Thrillers are the rock stars
Every garden needs a focal point, something big and bold with enough sex appeal to catch the eye and inspire further discovery.
Original thought leadership
In your content garden, a thriller could be based on original or third-party research, providing thought leadership and unique insights for your audience. For example, you might conduct a survey of industry peers or analyze other proprietary data and analyze the data, providing your own expert perspective about the implications.
You can then propagate the research in multiple ways, slicing and dicing the data for different industries, geographical areas, functional roles, and other segments, or packaging it into different content types and formats.
The Edelman Trust Barometer, which has tracked attitudes about trust in business, government, and the media every year since 2000, is a well-known example. The global PR firm releases its key findings each January ahead of the World Economic Forum in Davos, Switzerland, keeping journalists and other influential audiences buzzing long after the report comes out.
Live events
Live events provide another opportunity to create thriller content. In addition to content produced as part of the event itself, such as live streams and recordings of keynote presentations, there are myriad opportunities to expand on what happens on stage.

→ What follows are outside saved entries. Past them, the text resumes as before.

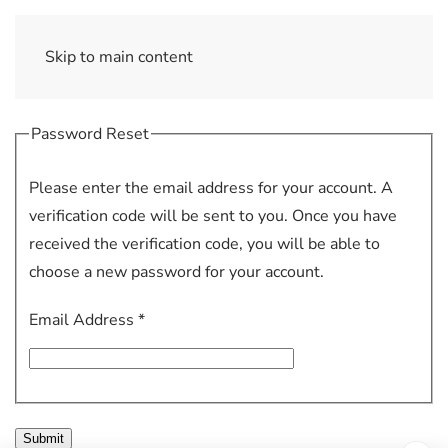
Skip to main content
Password Reset
Please enter the email address for your account. A
verification code will be sent to you. Once you have
received the verification code, you will be able to
choose a new password for your account.
Email Address
*
Submit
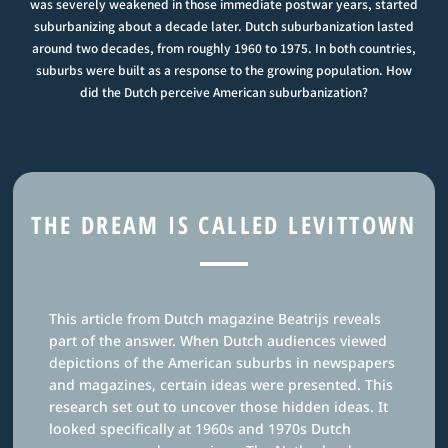
was severely weakened in those immediate postwar years, started
suburbanizing about a decade later. Dutch suburbanization lasted
around two decades, from roughly 1960 to 1975. In both countries,
suburbs were built as a response to the growing population. How
did the Dutch perceive American suburbanization?
THE DREAM IS CALLED LEVITTOWN
This article from Dutch magazine Beatrijs reveals
part of the answer. When Dutch audiences viewed
depictions of the American suburbs in newspapers
and magazines, certain ideas were presented. This
research set out to uncover those hidden ideas. It
looked specifically at 1960s and 1970s Dutch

But you don’t have to spend hundreds of thousands of dollars on a global research study or host a live event to produce thriller-worthy content.
Other ‘thriller’ assets
Tap into anonymized customer data or other proprietary data you already have to establish benchmarks that others can learn from. (Example: Metadata.io’s Paid Social Benchmark Report)
Write a book that showcases your company’s expertise and approach. (Example: 3Pillar Global’s The Product Mindset)
Gather insights and advice from your own subject matter experts to create a best practices guide. (Example: RGP’s Cloud ERP guides)
Although thrillers have the power to stand alone, your thought leadership content should always connect to other assets and/or activities. If thoughtfully framed, research and event themes will be relevant to your customer’s business challenges, and the insights you share will align to your brand value or solutions.
Fillers are the workhorses
They may not command center stage, but fillers are essential elements that build on the featured attraction, connecting it to the rest of the garden and holding attention over time.
Every B2B content collection needs a foundation of content that covers industry trends and best practices, customer stories, product and service information, and practical resources your audience can use whether they buy from you or not. For example, Datarails, which provides financial planning and analysis software for companies that rely on Microsoft Excel, offers free Excel templates.
When choosing the best content for your B2B customer’s journey, form is less important than function. Whether it’s in a white paper, webinar, video or blog post, your content should answer the questions your audience has at each stage of their journey.
Like thrillers, your fillers must connect your audience to the part of the story they’re ready to hear next. Provide readers or viewers with their best next step or steps:
Ready to commit: how to buy or how to get in touch with sales
Need more information: thought leadership, best practices, features and benefits
Need more confidence: customer testimonial, analyst recommendation or other validation
Spillers are the social butterflies
You can plan all you want, but serendipity has its place — and so do spillers. These are the groundcovers, vines and creepers that enthusiastically flop over edges, reaching tendrils over, under and around to weave a cohesive tapestry — or share with the garden next door.
For the B2B content marketer, spillers are the compelling tidbits that people want to pass along to colleagues, social networks — or even their boss. Spill-worthy content could be an entertaining video, a practical checklist, an interesting infographic or a newsworthy tweet — anything that can be easily snipped and shared.
Whether you’re designing a garden or a B2B content marketing plan, it’s important to focus on your goals and audience. It’s easy to get distracted by bright colors and flashy flowers that don’t really hold their own or hold up over time. So choose carefully. Make sure every asset either thrills, fills or spills. And don’t be afraid to yank out the pieces that fail to thrive.